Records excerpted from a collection
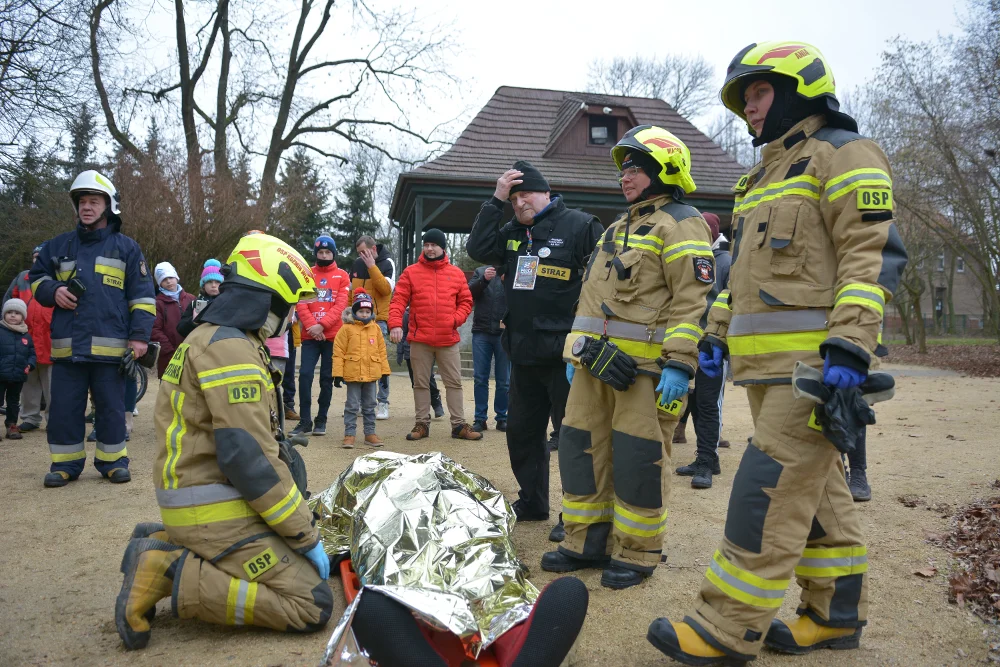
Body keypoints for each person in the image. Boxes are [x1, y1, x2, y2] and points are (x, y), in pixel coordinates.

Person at [647, 41, 908, 664]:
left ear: (799, 89)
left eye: (759, 93)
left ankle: (726, 626)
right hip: (763, 372)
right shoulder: (757, 177)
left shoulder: (846, 154)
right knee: (818, 497)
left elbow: (869, 259)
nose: (750, 109)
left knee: (766, 490)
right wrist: (715, 335)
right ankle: (834, 615)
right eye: (745, 99)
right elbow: (741, 277)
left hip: (817, 371)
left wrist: (849, 348)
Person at [114, 232, 331, 650]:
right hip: (214, 505)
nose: (291, 316)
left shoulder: (214, 336)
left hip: (197, 496)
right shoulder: (232, 347)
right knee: (311, 601)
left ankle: (167, 538)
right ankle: (168, 567)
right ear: (272, 299)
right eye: (290, 304)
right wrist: (305, 536)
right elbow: (248, 459)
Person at [538, 126, 713, 591]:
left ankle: (637, 552)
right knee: (581, 450)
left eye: (635, 167)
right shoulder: (618, 227)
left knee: (639, 461)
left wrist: (679, 363)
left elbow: (692, 300)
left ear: (665, 169)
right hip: (594, 366)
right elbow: (590, 300)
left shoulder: (682, 222)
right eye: (624, 169)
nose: (625, 176)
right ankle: (584, 542)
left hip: (646, 374)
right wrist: (574, 354)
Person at [466, 161, 603, 533]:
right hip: (523, 353)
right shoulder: (512, 232)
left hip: (566, 355)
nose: (519, 203)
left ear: (546, 193)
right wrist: (495, 200)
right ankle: (533, 501)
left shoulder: (579, 225)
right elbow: (477, 248)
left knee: (573, 437)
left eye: (525, 194)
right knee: (523, 434)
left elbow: (604, 284)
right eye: (513, 198)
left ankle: (575, 512)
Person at [29, 170, 155, 487]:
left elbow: (142, 297)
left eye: (93, 201)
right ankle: (65, 463)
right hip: (68, 347)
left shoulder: (127, 248)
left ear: (108, 205)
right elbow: (36, 280)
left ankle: (113, 461)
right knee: (64, 409)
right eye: (82, 201)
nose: (86, 207)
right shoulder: (57, 246)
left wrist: (139, 338)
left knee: (111, 409)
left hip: (111, 350)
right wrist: (53, 291)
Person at [388, 228, 481, 441]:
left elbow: (466, 302)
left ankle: (458, 425)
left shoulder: (456, 273)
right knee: (420, 383)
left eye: (434, 245)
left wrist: (454, 320)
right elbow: (399, 300)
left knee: (454, 383)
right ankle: (422, 424)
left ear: (442, 247)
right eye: (426, 245)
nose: (429, 249)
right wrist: (395, 324)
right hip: (420, 339)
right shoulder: (411, 272)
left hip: (448, 339)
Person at [673, 212, 733, 489]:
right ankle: (704, 458)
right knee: (694, 402)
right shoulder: (690, 257)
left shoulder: (725, 262)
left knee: (709, 403)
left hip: (712, 345)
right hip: (686, 341)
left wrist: (719, 340)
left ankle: (708, 462)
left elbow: (731, 301)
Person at [293, 234, 350, 436]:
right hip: (310, 336)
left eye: (327, 252)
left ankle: (321, 419)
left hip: (332, 335)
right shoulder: (306, 273)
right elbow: (300, 303)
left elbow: (341, 304)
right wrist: (312, 327)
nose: (324, 255)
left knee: (326, 378)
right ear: (316, 253)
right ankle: (305, 420)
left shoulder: (342, 275)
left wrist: (323, 326)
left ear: (333, 253)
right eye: (320, 252)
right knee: (306, 375)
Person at [334, 290, 391, 448]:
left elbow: (382, 351)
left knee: (370, 405)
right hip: (352, 374)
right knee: (352, 405)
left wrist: (385, 372)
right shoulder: (346, 329)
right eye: (361, 311)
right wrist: (337, 374)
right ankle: (349, 434)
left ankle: (370, 433)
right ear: (354, 311)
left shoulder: (376, 329)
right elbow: (338, 352)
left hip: (371, 374)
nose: (364, 314)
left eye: (367, 311)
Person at [7, 245, 54, 434]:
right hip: (26, 338)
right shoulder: (22, 278)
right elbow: (10, 301)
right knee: (28, 384)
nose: (37, 260)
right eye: (35, 256)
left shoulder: (57, 278)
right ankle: (30, 417)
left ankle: (54, 420)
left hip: (51, 339)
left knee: (53, 386)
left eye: (41, 257)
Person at [349, 235, 395, 420]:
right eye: (359, 253)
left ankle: (382, 403)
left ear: (373, 249)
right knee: (360, 361)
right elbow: (350, 292)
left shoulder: (387, 262)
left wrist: (371, 267)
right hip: (357, 320)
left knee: (379, 362)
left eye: (364, 252)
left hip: (379, 320)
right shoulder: (356, 264)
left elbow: (386, 290)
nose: (361, 256)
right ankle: (362, 403)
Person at [467, 264, 509, 433]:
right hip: (481, 331)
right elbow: (469, 293)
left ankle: (502, 418)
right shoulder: (480, 271)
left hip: (504, 332)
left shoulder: (512, 270)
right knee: (479, 378)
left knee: (504, 381)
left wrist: (508, 282)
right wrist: (484, 279)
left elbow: (523, 296)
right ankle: (480, 418)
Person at [397, 306, 445, 419]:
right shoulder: (406, 314)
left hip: (426, 349)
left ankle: (436, 403)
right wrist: (400, 353)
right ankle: (423, 410)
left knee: (428, 378)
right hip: (410, 351)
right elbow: (403, 334)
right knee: (415, 381)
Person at [151, 262, 195, 379]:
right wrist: (171, 351)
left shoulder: (191, 299)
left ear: (176, 277)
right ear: (160, 283)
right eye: (164, 279)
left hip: (193, 354)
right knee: (169, 392)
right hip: (169, 357)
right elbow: (155, 330)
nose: (169, 281)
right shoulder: (157, 303)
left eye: (170, 277)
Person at [0, 299, 36, 440]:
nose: (13, 315)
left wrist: (30, 364)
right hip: (1, 374)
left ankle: (12, 426)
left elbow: (32, 353)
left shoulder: (26, 335)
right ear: (4, 314)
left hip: (18, 375)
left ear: (23, 316)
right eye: (9, 312)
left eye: (17, 313)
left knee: (13, 402)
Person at [176, 259, 223, 337]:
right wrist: (193, 321)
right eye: (209, 282)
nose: (214, 285)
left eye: (217, 282)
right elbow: (180, 329)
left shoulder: (227, 302)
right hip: (200, 344)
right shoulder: (195, 304)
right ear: (203, 285)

-- WHAT NEEDS TO BE DONE --
Every line above is to be duplicated exactly; no picture should be carried over.

-- COMPLETED EXERCISE --
Body keypoints for each person in the image. Boxes are [x1, y1, x2, y2] and points are (x, y), in pixel coordinates.

Person at [647, 41, 908, 664]:
left ear: (799, 89)
left eye: (759, 93)
left ankle: (726, 626)
right hip: (763, 372)
right shoulder: (757, 177)
left shoulder: (846, 154)
right knee: (818, 497)
left elbow: (869, 259)
nose: (750, 109)
left knee: (766, 490)
right wrist: (715, 335)
right ankle: (834, 615)
right eye: (745, 99)
right elbow: (741, 277)
left hip: (817, 371)
left wrist: (849, 348)
Person at [114, 232, 331, 650]:
right hip: (214, 505)
nose: (291, 316)
left shoulder: (214, 336)
left hip: (197, 496)
right shoulder: (232, 347)
right knee: (311, 601)
left ankle: (167, 538)
right ankle: (168, 567)
right ear: (272, 299)
right eye: (290, 304)
right wrist: (305, 536)
right elbow: (248, 459)
Person at [538, 126, 713, 591]:
left ankle: (637, 552)
right knee: (581, 450)
left eye: (635, 167)
right shoulder: (618, 227)
left knee: (639, 461)
left wrist: (679, 363)
left elbow: (692, 300)
left ear: (665, 169)
right hip: (594, 366)
right elbow: (590, 300)
left shoulder: (682, 222)
right eye: (624, 169)
nose: (625, 176)
right ankle: (584, 542)
left hip: (646, 374)
right wrist: (574, 354)
Person at [466, 161, 603, 533]:
right hip: (523, 353)
right shoulder: (512, 232)
left hip: (566, 355)
nose: (519, 203)
left ear: (546, 193)
right wrist: (495, 200)
right ankle: (533, 501)
left shoulder: (579, 225)
right elbow: (477, 248)
left knee: (573, 437)
left eye: (525, 194)
right knee: (523, 434)
left elbow: (604, 284)
right eye: (513, 198)
left ankle: (575, 512)
Person at [29, 170, 155, 487]:
left elbow: (142, 297)
left eye: (93, 201)
right ankle: (65, 463)
right hip: (68, 347)
left shoulder: (127, 248)
left ear: (108, 205)
right elbow: (36, 280)
left ankle: (113, 461)
right knee: (64, 409)
right eye: (82, 201)
nose: (86, 207)
right shoulder: (57, 246)
left wrist: (139, 338)
left knee: (111, 409)
left hip: (111, 350)
right wrist: (53, 291)
Person at [388, 228, 481, 441]:
left elbow: (466, 302)
left ankle: (458, 425)
left shoulder: (456, 273)
right knee: (420, 383)
left eye: (434, 245)
left wrist: (454, 320)
right elbow: (399, 300)
left knee: (454, 383)
right ankle: (422, 424)
left ear: (442, 247)
right eye: (426, 245)
nose: (429, 249)
right wrist: (395, 324)
right hip: (420, 339)
right shoulder: (411, 272)
left hip: (448, 339)
Person at [673, 212, 733, 489]:
right ankle: (704, 458)
right knee: (694, 402)
right shoulder: (690, 257)
left shoulder: (725, 262)
left knee: (709, 403)
left hip: (712, 345)
right hip: (686, 341)
left wrist: (719, 340)
left ankle: (708, 462)
left elbow: (731, 301)
Person at [293, 234, 350, 436]:
right hip: (310, 336)
left eye: (327, 252)
left ankle: (321, 419)
left hip: (332, 335)
right shoulder: (306, 273)
right elbow: (300, 303)
left elbow: (341, 304)
right wrist: (312, 327)
nose: (324, 255)
left knee: (326, 378)
right ear: (316, 253)
right ankle: (305, 420)
left shoulder: (342, 275)
left wrist: (323, 326)
left ear: (333, 253)
right eye: (320, 252)
right knee: (306, 375)
Person at [334, 290, 391, 448]:
left elbow: (382, 351)
left knee: (370, 405)
right hip: (352, 374)
right knee: (352, 405)
left wrist: (385, 372)
right shoulder: (346, 329)
right eye: (361, 311)
right wrist: (337, 374)
right ankle: (349, 434)
left ankle: (370, 433)
right ear: (354, 311)
left shoulder: (376, 329)
right elbow: (338, 352)
left hip: (371, 374)
nose: (364, 314)
left eye: (367, 311)
Person at [7, 245, 54, 434]:
right hip: (26, 338)
right shoulder: (22, 278)
right elbow: (10, 301)
right knee: (28, 384)
nose: (37, 260)
right eye: (35, 256)
left shoulder: (57, 278)
right ankle: (30, 417)
left ankle: (54, 420)
left hip: (51, 339)
left knee: (53, 386)
left eye: (41, 257)
Person at [349, 235, 395, 420]:
right eye: (359, 253)
left ankle: (382, 403)
left ear: (373, 249)
right knee: (360, 361)
right elbow: (350, 292)
left shoulder: (387, 262)
left wrist: (371, 267)
right hip: (357, 320)
left knee: (379, 362)
left eye: (364, 252)
left hip: (379, 320)
right shoulder: (356, 264)
left elbow: (386, 290)
nose: (361, 256)
right ankle: (362, 403)
Person at [467, 264, 509, 433]:
right hip: (481, 331)
right elbow: (469, 293)
left ankle: (502, 418)
right shoulder: (480, 271)
left hip: (504, 332)
left shoulder: (512, 270)
right knee: (479, 378)
left knee: (504, 381)
left wrist: (508, 282)
right wrist: (484, 279)
left elbow: (523, 296)
right ankle: (480, 418)
Person at [397, 306, 445, 419]:
right shoulder: (406, 314)
left hip: (426, 349)
left ankle: (436, 403)
right wrist: (400, 353)
right ankle: (423, 410)
left knee: (428, 378)
right hip: (410, 351)
right elbow: (403, 334)
right knee: (415, 381)
Person at [151, 262, 195, 379]:
right wrist: (171, 351)
left shoulder: (191, 299)
left ear: (176, 277)
right ear: (160, 283)
right eye: (164, 279)
left hip: (193, 354)
right knee: (169, 392)
right hip: (169, 357)
right elbow: (155, 330)
nose: (169, 281)
right shoulder: (157, 303)
left eye: (170, 277)
Person at [0, 299, 36, 440]:
nose: (13, 315)
left wrist: (30, 364)
right hip: (1, 374)
left ankle: (12, 426)
left elbow: (32, 353)
left shoulder: (26, 335)
right ear: (4, 314)
left hip: (18, 375)
left ear: (23, 316)
right eye: (9, 312)
left eye: (17, 313)
left knee: (13, 402)
Person at [176, 259, 223, 337]:
right wrist: (193, 321)
right eye: (209, 282)
nose: (214, 285)
left eye: (217, 282)
right elbow: (180, 329)
left shoulder: (227, 302)
right hip: (200, 344)
right shoulder: (195, 304)
right ear: (203, 285)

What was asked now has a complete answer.